HMRC has released the latest tax receipt and NI data

HMRC tax receipts and National Insurance contributions for the UK (monthly bulletin) – GOV.UK (www.gov.uk)

Helen Morrissey, senior pensions and retirement analyst at Hargreaves Lansdown:

“Stamp duty continues to surge – up a whopping 26% on the same period last year. This is partly reflective of the stamp duty holiday that was in place last year, but the figures are nonetheless hugely impressive. There are signs the air is starting to come out of the inflated housing market in recent months as mortgage rates increase and the rising cost of living puts pressure on people’s budgets. We may see these figures tail off in the coming months as people decide to put off moving home. This is particularly the case since last month when the so-called mini-Budget brought chaos to the markets pushing up mortgage rates and, in some cases, putting that dream property out of people’s reach.

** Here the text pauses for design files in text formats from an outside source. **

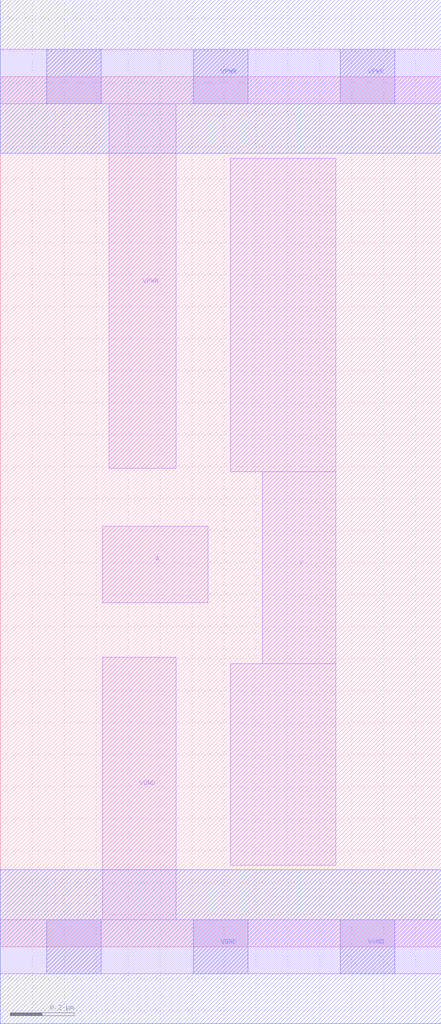
<source format=lef>
# Copyright 2020 The SkyWater PDK Authors
#
# Licensed under the Apache License, Version 2.0 (the "License");
# you may not use this file except in compliance with the License.
# You may obtain a copy of the License at
#
#     https://www.apache.org/licenses/LICENSE-2.0
#
# Unless required by applicable law or agreed to in writing, software
# distributed under the License is distributed on an "AS IS" BASIS,
# WITHOUT WARRANTIES OR CONDITIONS OF ANY KIND, either express or implied.
# See the License for the specific language governing permissions and
# limitations under the License.
#
# SPDX-License-Identifier: Apache-2.0

VERSION 5.7 ;
  NAMESCASESENSITIVE ON ;
  NOWIREEXTENSIONATPIN ON ;
  DIVIDERCHAR "/" ;
  BUSBITCHARS "[]" ;
UNITS
  DATABASE MICRONS 200 ;
END UNITS
MACRO sky130_fd_sc_hd__inv_1
  CLASS CORE ;
  SOURCE USER ;
  FOREIGN sky130_fd_sc_hd__inv_1 ;
  ORIGIN  0.000000  0.000000 ;
  SIZE  1.380000 BY  2.720000 ;
  SYMMETRY X Y R90 ;
  SITE unithd ;
  PIN A
    ANTENNAGATEAREA  0.247500 ;
    DIRECTION INPUT ;
    USE SIGNAL ;
    PORT
      LAYER li1 ;
        RECT 0.320000 1.075000 0.650000 1.315000 ;
    END
  END A
  PIN Y
    ANTENNADIFFAREA  0.429000 ;
    DIRECTION OUTPUT ;
    USE SIGNAL ;
    PORT
      LAYER li1 ;
        RECT 0.720000 0.255000 1.050000 0.885000 ;
        RECT 0.720000 1.485000 1.050000 2.465000 ;
        RECT 0.820000 0.885000 1.050000 1.485000 ;
    END
  END Y
  PIN VGND
    DIRECTION INOUT ;
    SHAPE ABUTMENT ;
    USE GROUND ;
    PORT
      LAYER li1 ;
        RECT 0.000000 -0.085000 1.380000 0.085000 ;
        RECT 0.320000  0.085000 0.550000 0.905000 ;
      LAYER mcon ;
        RECT 0.145000 -0.085000 0.315000 0.085000 ;
        RECT 0.605000 -0.085000 0.775000 0.085000 ;
        RECT 1.065000 -0.085000 1.235000 0.085000 ;
      LAYER met1 ;
        RECT 0.000000 -0.240000 1.380000 0.240000 ;
    END
  END VGND
  PIN VPWR
    DIRECTION INOUT ;
    SHAPE ABUTMENT ;
    USE POWER ;
    PORT
      LAYER li1 ;
        RECT 0.000000 2.635000 1.380000 2.805000 ;
        RECT 0.340000 1.495000 0.550000 2.635000 ;
      LAYER mcon ;
        RECT 0.145000 2.635000 0.315000 2.805000 ;
        RECT 0.605000 2.635000 0.775000 2.805000 ;
        RECT 1.065000 2.635000 1.235000 2.805000 ;
      LAYER met1 ;
        RECT 0.000000 2.480000 1.380000 2.960000 ;
    END
  END VPWR
END sky130_fd_sc_hd__inv_1

</source>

Air passenger duty continues its ascent – It’s still below pre-pandemic levels but it’s soaring skyward as we raced to book our summer holidays as soon as travel restrictions were lifted. However, as we move into the Autumn and the spectre of high energy prices and soaring inflation continues to lurk it remains to be seen if our budgets can stretch to a sunshine break next year -we could see people cutting back as they tighten their belts.

Income tax and National Insurance continue to rise – up an impressive 13% on the same period last year. This is largely reflective of a rise in the number of paid employees – over 800,000 – as employers continue to scramble to fill vacancies. The number of job vacancies is starting to fall back a little but recent data shows they remain high with ONS figures putting the figure at over 1.2m between July and September. We should see this figure fall as the 1.25 percentage point increase in National Insurance has been reversed from November, but they will be coming off all-time highs.”